Hispanic Heritage Month, a national observance celebrating the independence of five Latin American countries, begins September 15 and ends October 15. Approved by President Lyndon Johnson, the observation started as Hispanic Heritage Week in 1968. President Ronald Reagan expanded the celebration into a month-long commemoration in 1988.
“It is important that the Museum’s programming encompass the full spectrum of society,” said Bamidele Demerson, executive director of the International Civil Rights Center & Museum. “Civil and human rights is not reserved for a respective group, it is for everyone.”
During the month of September, the International Civil Rights Center & Museum will be showing the film “A Class Apart.” The PBS documentary traces the story behind the 1954 landmark civil rights case, Hernandez v. Texas, which was argued before the United States Supreme Court.
A Day of Hispanic Heritage at ICRCM: Sept. 18
The Museum will host an afternoon of cultural events on Saturday, Sept. 18 beginning at 1:30 p.m. Activities will range from an introductory dance workshop, panel discussion and a Latin food tasting.
· Salsa, Bachata, Merengue! A Workshop for All Ages – 1:30 p.m.
Participants will learn and enjoy the heritage, music and movements of Latin America in a beginning level dance workshop for all ages. Competitive award-winning performing artist Anastacia Hernandez, a member of the Positive Image Performing Arts in Winston-Salem, N.C., will conduct the energetic and engaging workshop.
· Perspectives on Color, Class and Culture in Latin America – 3:00 p.m.
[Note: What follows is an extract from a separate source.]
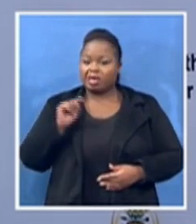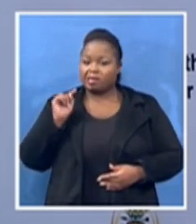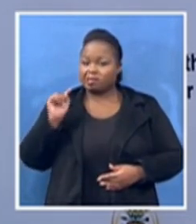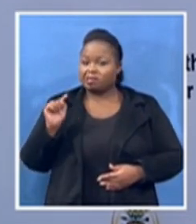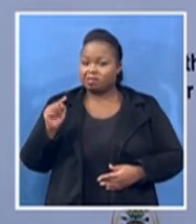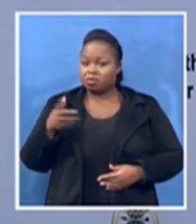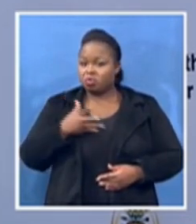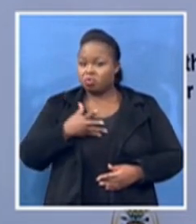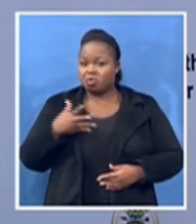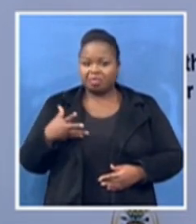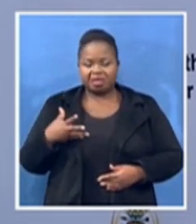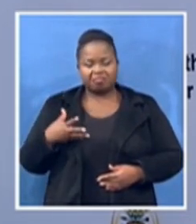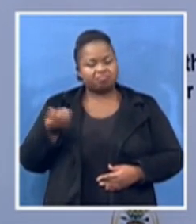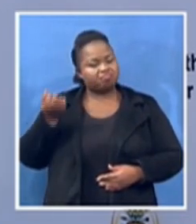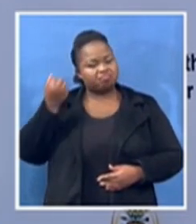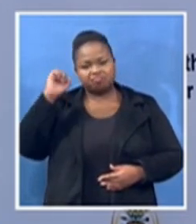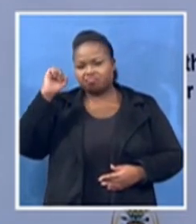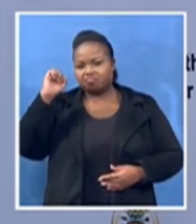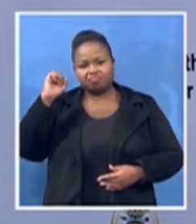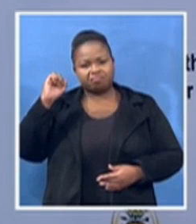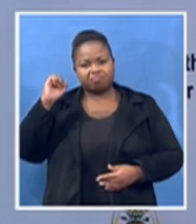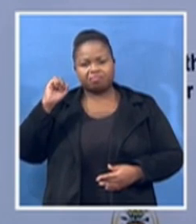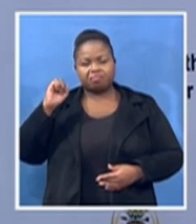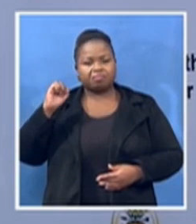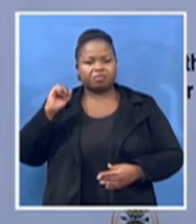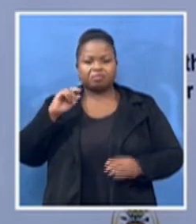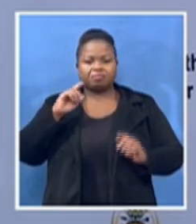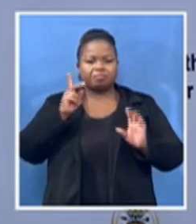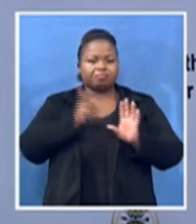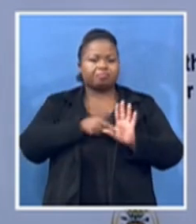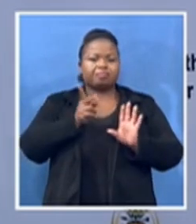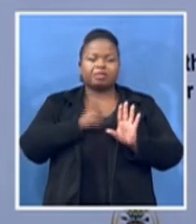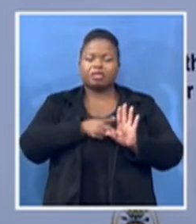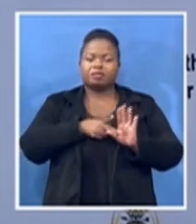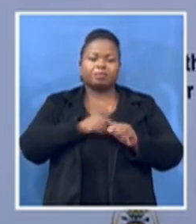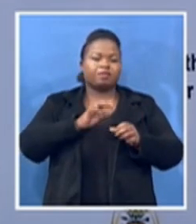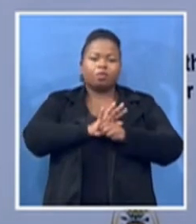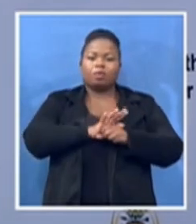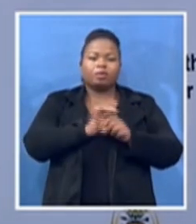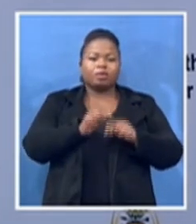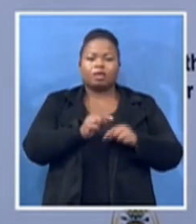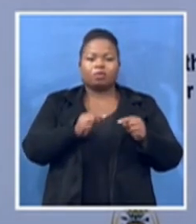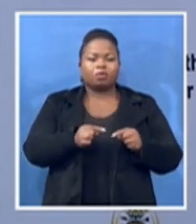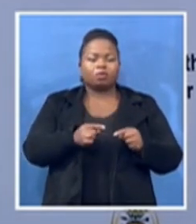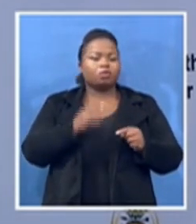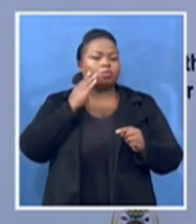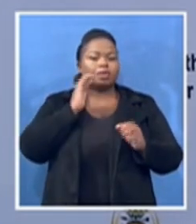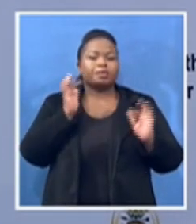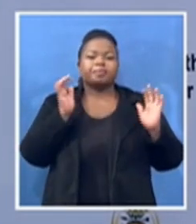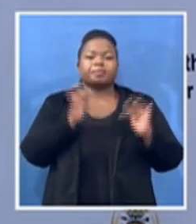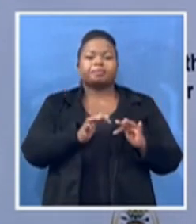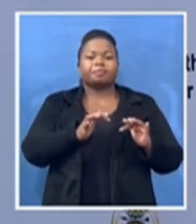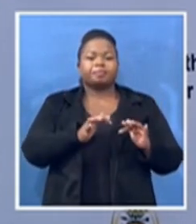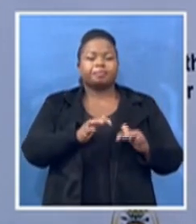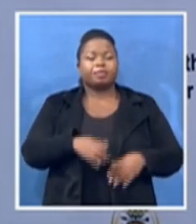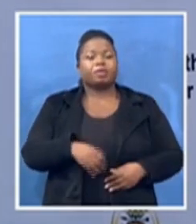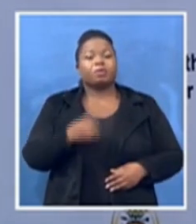to participate fully in that gathering. One important thing about Umam Shalot,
A special discussion exploring the complexities of human rights abuses in Latin American nations today as the notions of color, class and culture in selected societies is unraveled. Panelists include: Jorge Zeballos, international student advisor at Guilford College; Dr. Maria Amado, Assistant Professor of Sociology and Anthropology at Guilford College and Dr. Daniel Paredes, Clinical Counselor at North Carolina A&T State University.
· A Taste of Latin America – 5:00 p.m.
A sampling of authentic Mexican treats will conclude the afternoon.
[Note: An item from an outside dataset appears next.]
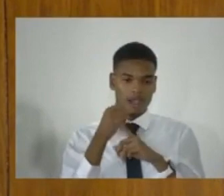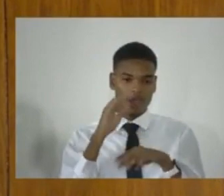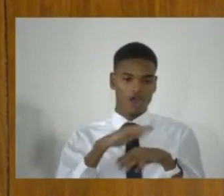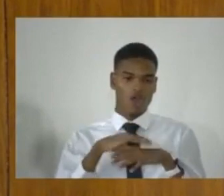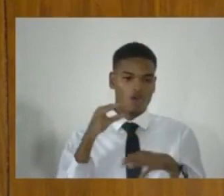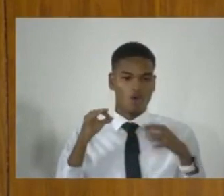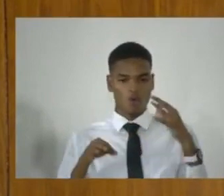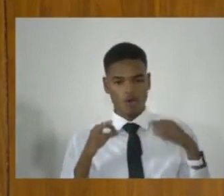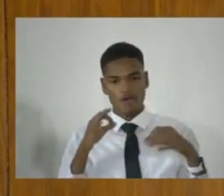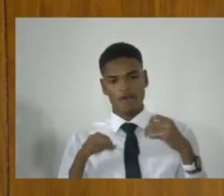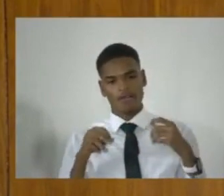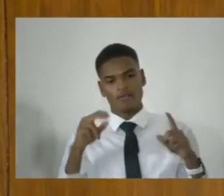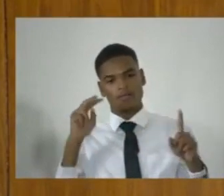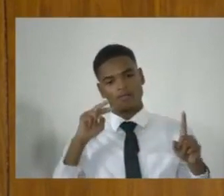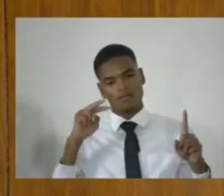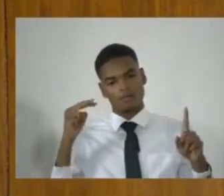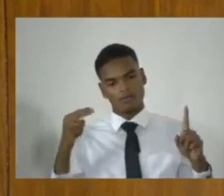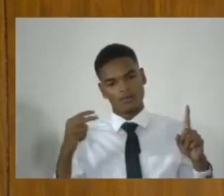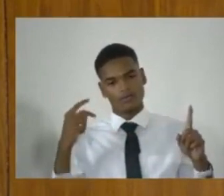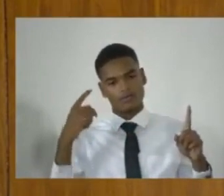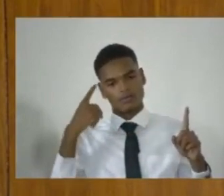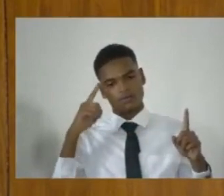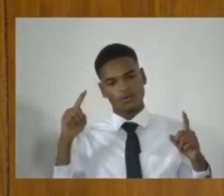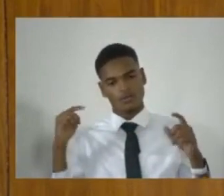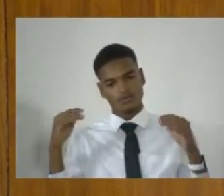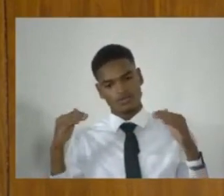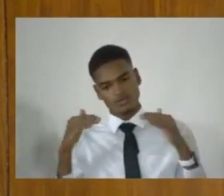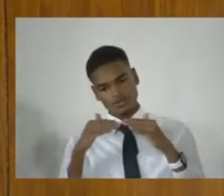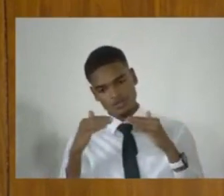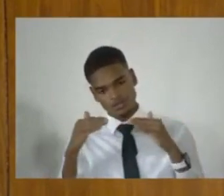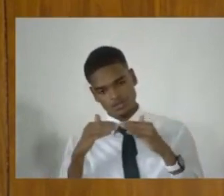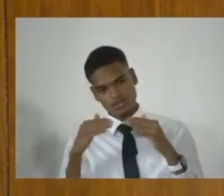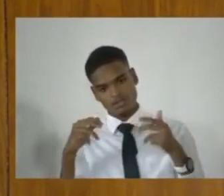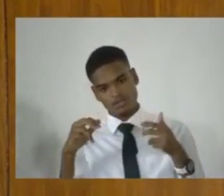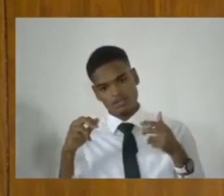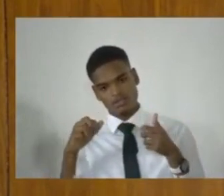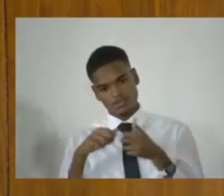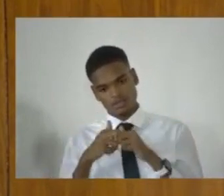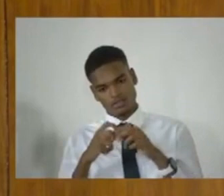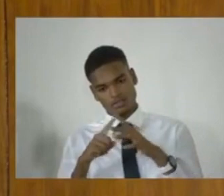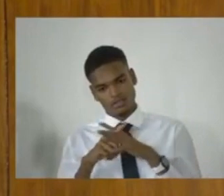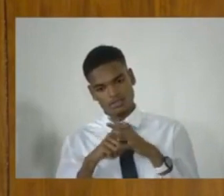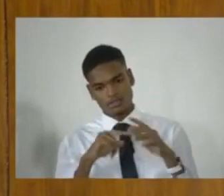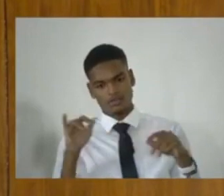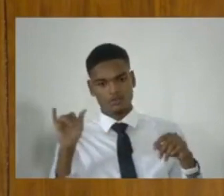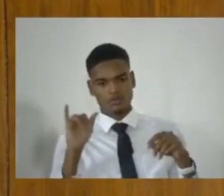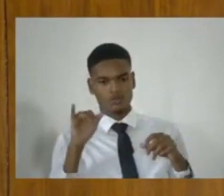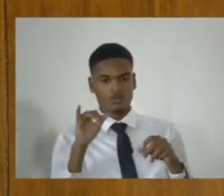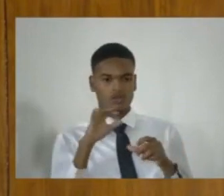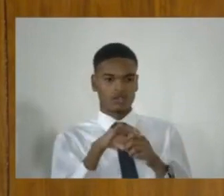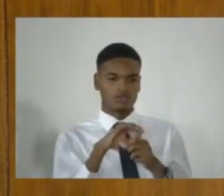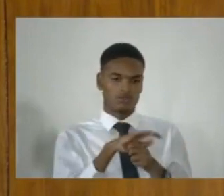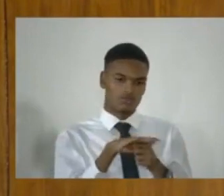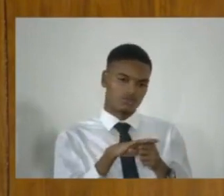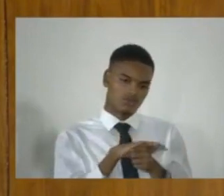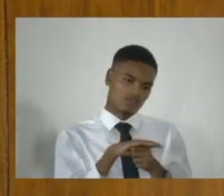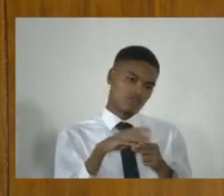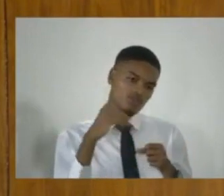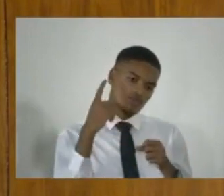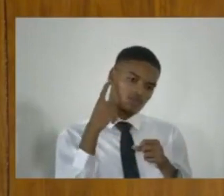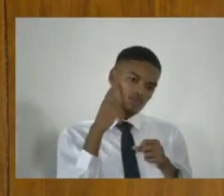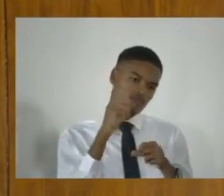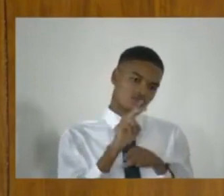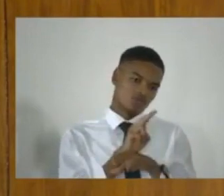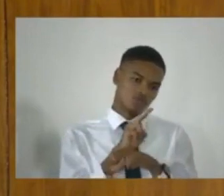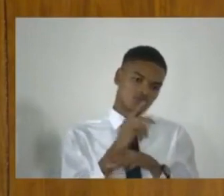from the point of view of the fundamental justice issues in it, and the constitutionality of the usurpation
The Hispanic Presence in U.S. Society: Sept. 25, 3:00 p.m.
Hispanic Heritage Month concludes with “The Hispanic Presence in U.S. Society” on Saturday, Sept. 25 at 3:00 p.m. Hispanic professionals from the Piedmont Triad area will discuss challenges facing their communities within academia and the work place. Panelists will include: Hernando Ramirez-Santos, Emmy-award winning executive editor and news director at Que Pasa Media Network; Rosario Lopez, volunteer for the N.C. Dream Team, a group of Hispanic and Asian undocumented students in the Research Triangle Park area; Dr. Darlene Rodriguez, Professor of Political Science at the University of North Carolina at Greensboro.